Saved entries
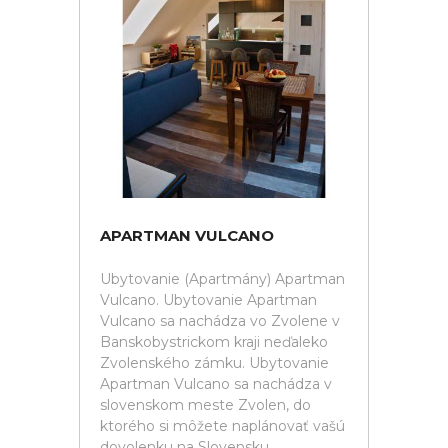
APARTMAN VULCANO
Ubytovanie (Apartmány) Apartman
Vulcano. Ubytovanie Apartman
Vulcano sa nachádza vo Zvolene v
Banskobystrickom kraji neďaleko
Zvolenského zámku. Ubytovanie
Apartman Vulcano sa nachádza v
slovenskom meste Zvolen, do
ktorého si môžete naplánovať vašú
dovolenku na Slovensku.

◆ WORK TO COMPLETE
Nothing may be altered when you restate the records, but every picture must be dropped.

◆ RESPONSE BELOW
APARTMAN VULCANO
Ubytovanie (Apartmány) Apartman
Vulcano. Ubytovanie Apartman
Vulcano sa nachádza vo Zvolene v
Banskobystrickom kraji neďaleko
Zvolenského zámku. Ubytovanie
Apartman Vulcano sa nachádza v
slovenskom meste Zvolen, do
ktorého si môžete naplánovať vašú
dovolenku na Slovensku.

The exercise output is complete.